Gemäß § 24 Abs. 2 StGB, wonach zunächst die Unterbringung in einer Anstalt für gefährliche Rückfallstäter nach der Freiheitsstrafe zu vollziehen ist, ist vor der überstellung des Rechtsbrechers in die genannte Anstalt von Amts wegen zu prüfen, ob die Unterbringung noch notwendig ist. Gemäß § 25 Abs. 3 StGB hat das Gericht ferner von Amts wegen mindestens alljährlich zu prüfen, ob die Unterbringung ua in einer Anstalt für gefährliche Rückfallstäter noch notwendig ist. Beiden Bestimmungen liegt der Wille des Gesetzgebers zugrunde, die Anstaltsunterbringung eines Täters durch deren Notwendigkeit, also das weitere Vorliegen der Grundlage für die Einweisung bildenden Gefährlichkeit (§ 23 Abs. 1 Z 3 StGB), zu begrenzen. Es versteht sich von selbst, daß der in § 25 Abs. 3 StGB vorgesehene mindestens alljährliche Prüfungstermin auf die entsprechende Dauer der Anhaltung in der Rückfallstäteranstalt abgestellt ist und nicht etwa von dem Zeitpunkt des die Anhaltung anordnenden Urteils an zu berechnen ist. Wird somit die Vollziehung der Unterbringung in der Rückfallstäteranstalt - wie im vorliegenden Fall - durch den Vollzug einer Freiheitsstrafe unterbrochen, so entfällt für dessen Dauer die Notwendigkeit einer Prüfung nach § 25 Abs. 3 StGB Bei der in § 24 Abs. 2 StGB vorgeschriebenen Prüfung hat der Gesetzgeber andererseits gewiß in erster Linie an den Zeitpunkt nach Ablauf der Vollstreckung der in dem die Unterbringung nach § 23 StGB anordnenden Urteil ausgesprochenen Freiheitsstrafe gedacht.
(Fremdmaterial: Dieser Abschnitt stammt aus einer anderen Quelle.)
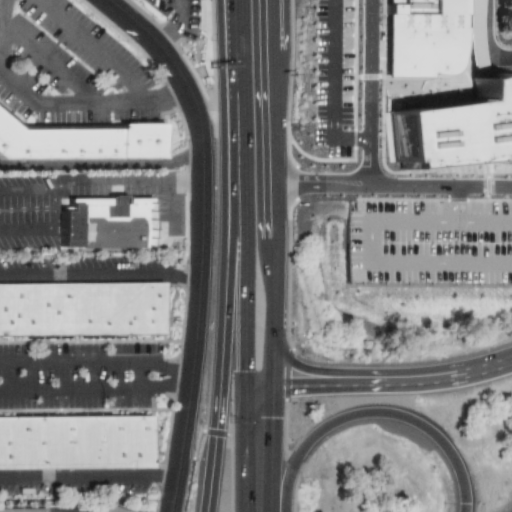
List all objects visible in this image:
road: (178, 1)
road: (180, 1)
road: (273, 24)
road: (173, 30)
building: (422, 37)
building: (473, 37)
building: (423, 38)
road: (482, 42)
road: (242, 49)
road: (96, 50)
road: (49, 63)
parking lot: (334, 65)
road: (408, 78)
road: (331, 87)
road: (368, 92)
road: (170, 97)
road: (34, 103)
road: (223, 118)
building: (455, 129)
building: (455, 129)
building: (84, 141)
building: (79, 142)
road: (275, 143)
road: (101, 164)
road: (235, 167)
road: (245, 168)
road: (129, 179)
road: (488, 179)
road: (321, 183)
road: (439, 186)
road: (5, 195)
road: (432, 199)
road: (457, 200)
road: (59, 210)
road: (169, 210)
building: (114, 217)
building: (105, 222)
road: (199, 239)
road: (370, 240)
parking garage: (429, 242)
building: (429, 242)
building: (408, 253)
road: (505, 257)
road: (99, 276)
road: (273, 287)
building: (83, 307)
building: (80, 309)
road: (246, 317)
road: (69, 360)
road: (163, 365)
road: (273, 368)
road: (306, 369)
road: (139, 373)
road: (219, 374)
road: (432, 377)
road: (164, 385)
road: (70, 388)
road: (304, 389)
traffic signals: (257, 394)
road: (378, 413)
building: (75, 438)
building: (74, 442)
road: (257, 453)
road: (87, 476)
building: (20, 509)
building: (109, 509)
building: (113, 509)
building: (22, 510)
road: (69, 511)
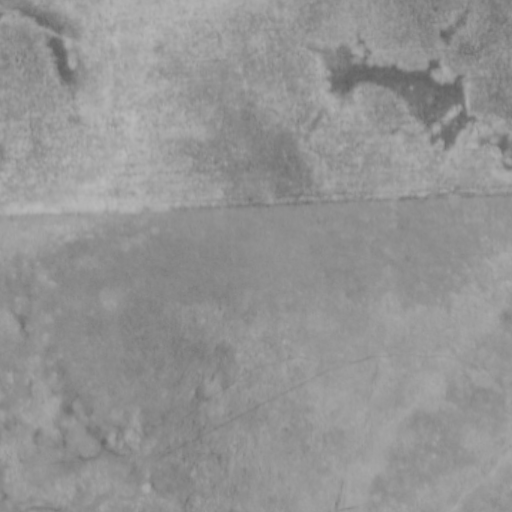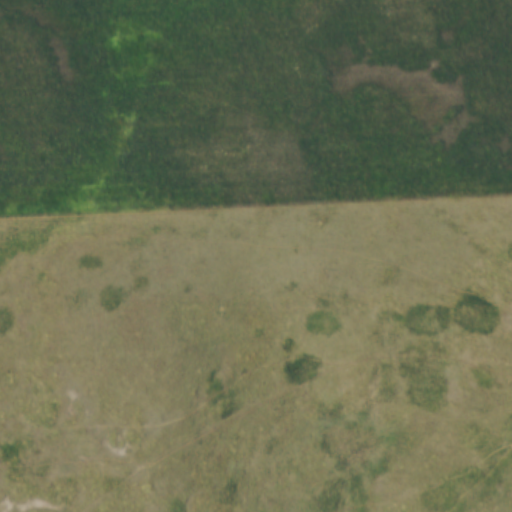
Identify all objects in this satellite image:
road: (268, 111)
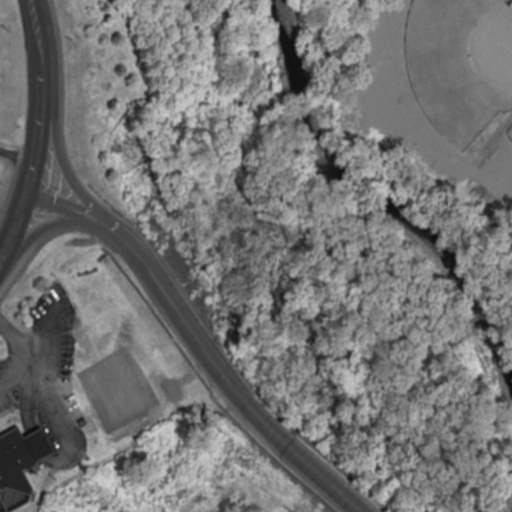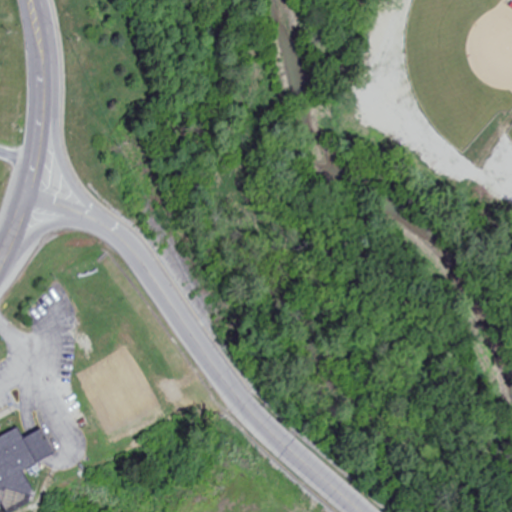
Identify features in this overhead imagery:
road: (39, 45)
park: (457, 61)
park: (467, 81)
park: (511, 143)
road: (37, 145)
road: (61, 160)
road: (53, 206)
road: (88, 218)
road: (16, 222)
road: (42, 226)
road: (106, 228)
road: (3, 254)
road: (226, 384)
building: (20, 467)
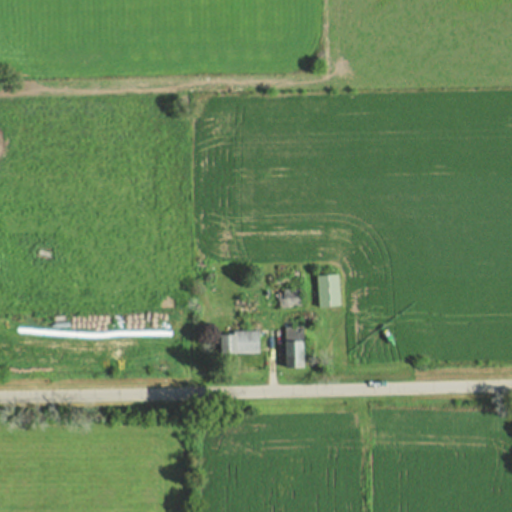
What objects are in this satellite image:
building: (324, 288)
building: (325, 289)
building: (284, 296)
building: (286, 296)
road: (53, 319)
building: (237, 341)
building: (235, 342)
building: (290, 345)
building: (290, 345)
road: (270, 357)
road: (256, 391)
road: (361, 450)
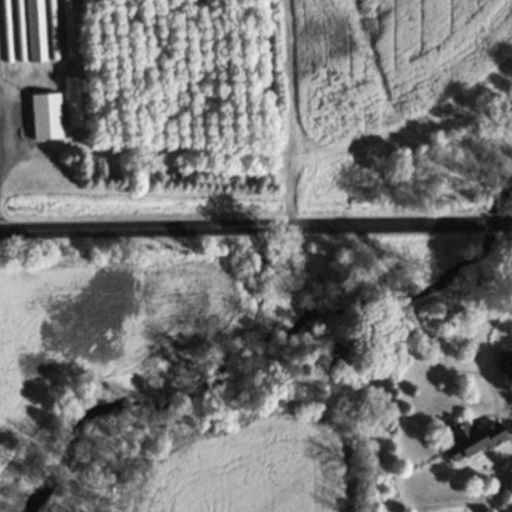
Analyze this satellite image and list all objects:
building: (50, 29)
building: (66, 29)
building: (33, 30)
building: (47, 116)
road: (256, 226)
road: (484, 344)
building: (476, 440)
Die Vorschrift gilt jedoch in gleicher Weise für jene Fälle, in denen nach Unterbrechung der Anhaltung in der Rückfallstäteranstalt die neuerliche überstellung dorthin in Betracht kommt. Es entspricht der oben aufgezeigten ratio der beiden gesetzlichen Bestimmungen, daß in den Fällen des § 23 StGB, in denen der Strafvollzug nicht wie in den Fällen der § 21 Abs. 2 und 22 StGB vikariierend durch die Anstaltsunterbringung, sondern vor dieser oder während deren Unterbrechung erfolgt, die anschließende überstellung des Strafgefangenen in die Rückfallstäteranstalt nur vorgenommen wird, wo sie (weiterhin) unbedingt erforderlich ist. Diese Entscheidung kann durch den Zeitablauf während des Strafvollzugs, der wesentliche Änderungen in der persönlichen Beschaffenheit und insbesondere der Gefährlichkeit des Verurteilten mit sich bringen kann, beeinflußt werden. Schließlich können wegen einer während der Unterbringung oder auch - wie im vorliegenden Fall -

während einer Flucht aus der Unterbringung begangener Straftaten unter Umständen sehr lange Freiheitsstrafen verhängt werden, nach deren Vollzug sich für die Entscheidung über die weitere Gefährlichkeit des Täters völlig neue Gesichtspunkte ergeben. Die in diesen Fällen zu treffende Entscheidung entspricht dem Gesetzesauftrag des § 24 Abs. 2 StGB;

erforderlich wird sie allerdings, wie sich aus der Zusammenschau der § 24 Abs. 2 und 25 Abs. 3 StGB ergibt, nicht in jedem Fall der Unterbrechung des Vollzugs in der Rückfallstäteranstalt durch eine Freiheitsstrafe sein, sondern nur dann, wenn hiedurch der Zeitraum von einem Jahr seit der letzten Prüfung der Notwendigkeit der Unterbringung überschritten wird, weil erst nach Ablauf dieser Zeitspanne die Möglichkeit einer relevanten Änderung der Persönlichkeit des Gefangenen in greifbare Nähe gerückt ist. Auch nach dem Justizministerialerlaß vom 11. April 1975, JABl 1975/39, ist nicht zweifelhaft, daß die überprüfungsfrist nach § 25 Abs. 3 StGB auch während der Anhaltung des Rückfallstäters in Strafhaft zu beachten ist. Die nach diesem Erlaß unter Umständen erforderliche Prüfung der Notwendigkeit der Rücküberstellung des Täters aus der Freiheitsstrafe in die Rückfallstäteranstalt ist jedoch, was vom Oberlandesgericht Linz in der bekämpften Entscheidung verkannt wird, keine Prüfung nach § 25 Abs. 3 StGB, sondern eine solche nach § 24 Abs. 2 StGB Dafür sprechen nicht nur die oben aufgeführten überlegungen, sondern auch die der Verteilung der Zuständigkeiten auf die Strafvollzugsgerichte nach den § 162 und 16 StVG zugrundeliegende ratio, daß immer jener Gerichtshof erster Instanz die in den genannten Gesetzesstellen bezeichneten Aufgaben zu erfüllen hat, der dem Vollzugsort nächstgelegen ist und daher die besten Voraussetzungen zur Gewinnung der jeweils erforderlichen Entscheidungsgrundlage besitzt.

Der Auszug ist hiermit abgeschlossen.